--- Material for this task Enclosed Below ---

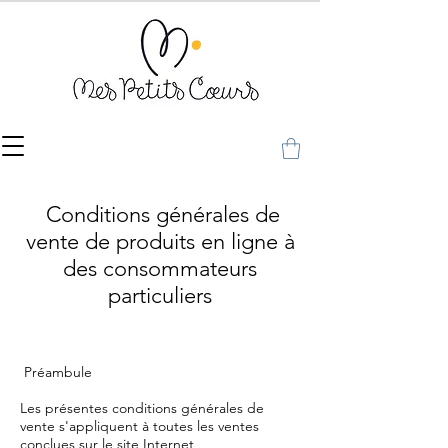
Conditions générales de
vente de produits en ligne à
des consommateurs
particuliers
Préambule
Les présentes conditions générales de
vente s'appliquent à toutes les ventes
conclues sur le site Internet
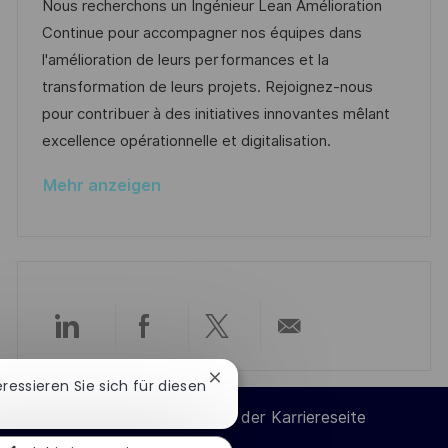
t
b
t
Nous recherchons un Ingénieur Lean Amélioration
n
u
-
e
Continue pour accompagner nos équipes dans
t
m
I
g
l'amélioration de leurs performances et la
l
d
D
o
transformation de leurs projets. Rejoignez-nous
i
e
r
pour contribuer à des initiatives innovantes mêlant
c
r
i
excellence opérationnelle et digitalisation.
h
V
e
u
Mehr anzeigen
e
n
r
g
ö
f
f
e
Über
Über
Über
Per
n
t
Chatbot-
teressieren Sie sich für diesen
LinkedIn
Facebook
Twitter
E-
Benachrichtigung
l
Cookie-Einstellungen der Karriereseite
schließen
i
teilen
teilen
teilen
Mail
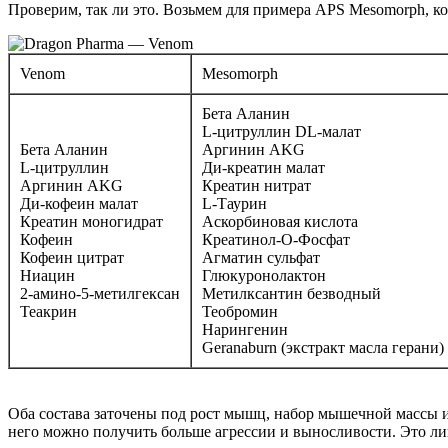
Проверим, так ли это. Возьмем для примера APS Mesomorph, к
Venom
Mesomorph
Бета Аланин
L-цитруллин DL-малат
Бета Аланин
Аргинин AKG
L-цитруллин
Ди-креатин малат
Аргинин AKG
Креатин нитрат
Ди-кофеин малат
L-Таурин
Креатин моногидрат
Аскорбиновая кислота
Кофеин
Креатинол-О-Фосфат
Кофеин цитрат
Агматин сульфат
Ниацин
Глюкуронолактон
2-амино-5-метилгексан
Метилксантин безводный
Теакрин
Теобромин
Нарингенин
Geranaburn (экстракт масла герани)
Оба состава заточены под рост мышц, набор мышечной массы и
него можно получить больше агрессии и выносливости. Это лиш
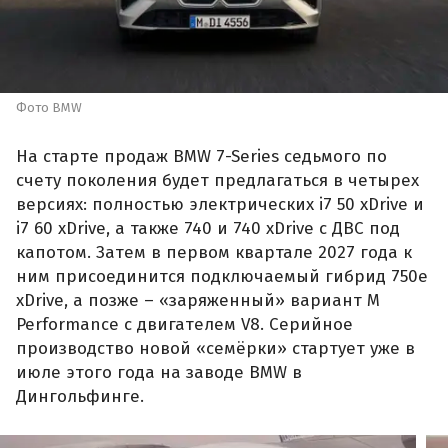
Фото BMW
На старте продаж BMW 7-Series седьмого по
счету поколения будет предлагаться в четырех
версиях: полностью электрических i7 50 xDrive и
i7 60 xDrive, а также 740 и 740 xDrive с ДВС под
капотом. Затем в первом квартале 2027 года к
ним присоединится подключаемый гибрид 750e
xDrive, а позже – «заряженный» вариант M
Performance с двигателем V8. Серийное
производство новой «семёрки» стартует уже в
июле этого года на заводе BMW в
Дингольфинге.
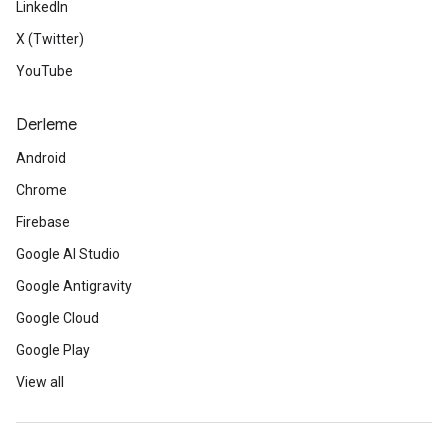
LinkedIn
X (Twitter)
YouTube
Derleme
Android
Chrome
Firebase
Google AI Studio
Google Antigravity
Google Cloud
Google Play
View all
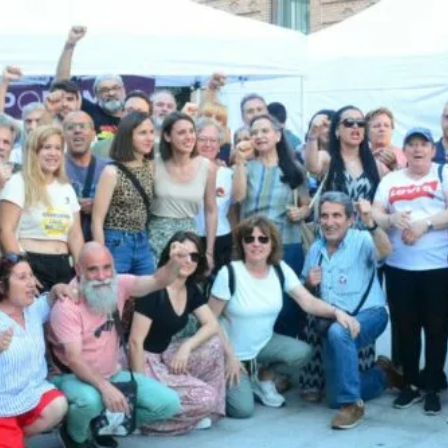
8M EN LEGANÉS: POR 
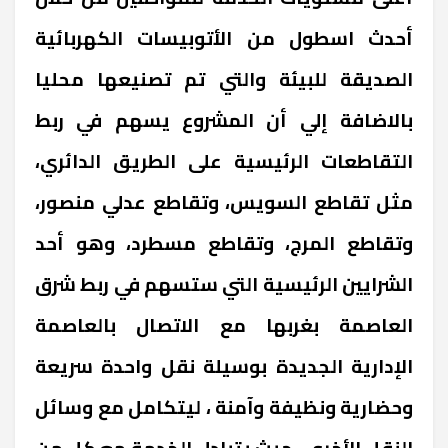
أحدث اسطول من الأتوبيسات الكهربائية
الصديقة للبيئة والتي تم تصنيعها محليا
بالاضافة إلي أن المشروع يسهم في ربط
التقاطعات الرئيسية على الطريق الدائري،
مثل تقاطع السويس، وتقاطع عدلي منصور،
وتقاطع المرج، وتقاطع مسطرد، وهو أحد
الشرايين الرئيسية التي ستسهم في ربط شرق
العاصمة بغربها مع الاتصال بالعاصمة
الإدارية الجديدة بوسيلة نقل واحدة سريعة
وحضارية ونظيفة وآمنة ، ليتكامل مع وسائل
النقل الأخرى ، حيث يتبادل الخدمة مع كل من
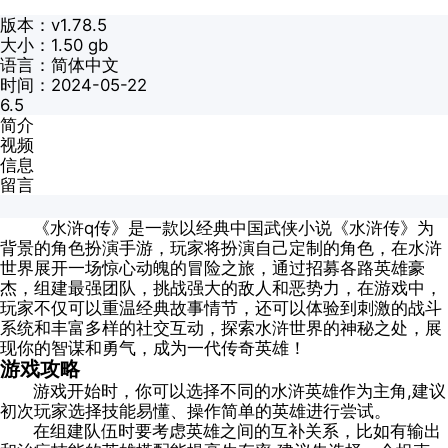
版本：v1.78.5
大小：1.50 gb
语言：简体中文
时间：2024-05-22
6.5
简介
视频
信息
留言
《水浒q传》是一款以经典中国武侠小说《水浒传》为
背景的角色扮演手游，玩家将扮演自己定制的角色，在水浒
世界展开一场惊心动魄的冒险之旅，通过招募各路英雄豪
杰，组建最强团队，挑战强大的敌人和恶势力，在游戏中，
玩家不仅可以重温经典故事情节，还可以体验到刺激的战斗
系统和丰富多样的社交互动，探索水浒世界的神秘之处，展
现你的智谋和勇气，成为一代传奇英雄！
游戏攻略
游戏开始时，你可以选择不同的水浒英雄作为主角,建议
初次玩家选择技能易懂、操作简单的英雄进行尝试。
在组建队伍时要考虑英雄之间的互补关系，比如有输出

--- End of Enclosed Material for this task ---

## Brief
Could you return the text from the line containing "8M EN LEGANÉS: POR" through the line containing "النقل الأخرى ، حيث يتبادل الخدمة مع كل من", including both of those lines and leaving out the pictures?

## Exercise response
8M EN LEGANÉS: POR 
أحدث اسطول من الأتوبيسات الكهربائية
الصديقة للبيئة والتي تم تصنيعها محليا
بالاضافة إلي أن المشروع يسهم في ربط
التقاطعات الرئيسية على الطريق الدائري،
مثل تقاطع السويس، وتقاطع عدلي منصور،
وتقاطع المرج، وتقاطع مسطرد، وهو أحد
الشرايين الرئيسية التي ستسهم في ربط شرق
العاصمة بغربها مع الاتصال بالعاصمة
الإدارية الجديدة بوسيلة نقل واحدة سريعة
وحضارية ونظيفة وآمنة ، ليتكامل مع وسائل
النقل الأخرى ، حيث يتبادل الخدمة مع كل من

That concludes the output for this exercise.